- [DATASET RECORDS]
** start **

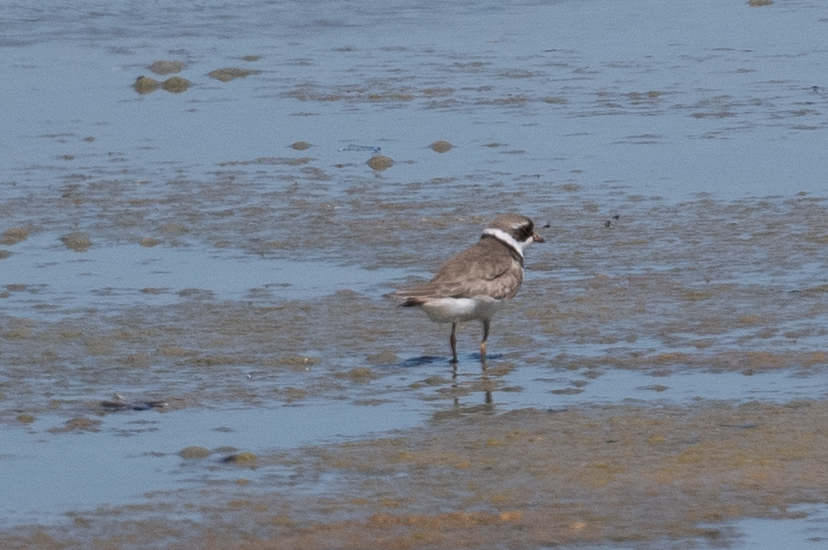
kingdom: Animalia
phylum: Chordata
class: Aves
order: Charadriiformes
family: Charadriidae
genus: Charadrius
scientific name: Charadrius semipalmatus
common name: Semipalmated plover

** end **

- [SHORT TASK]
Copy out every line of the listing above word for word, leaving out the picture.

- [TASK ANSWER]
kingdom: Animalia
phylum: Chordata
class: Aves
order: Charadriiformes
family: Charadriidae
genus: Charadrius
scientific name: Charadrius semipalmatus
common name: Semipalmated plover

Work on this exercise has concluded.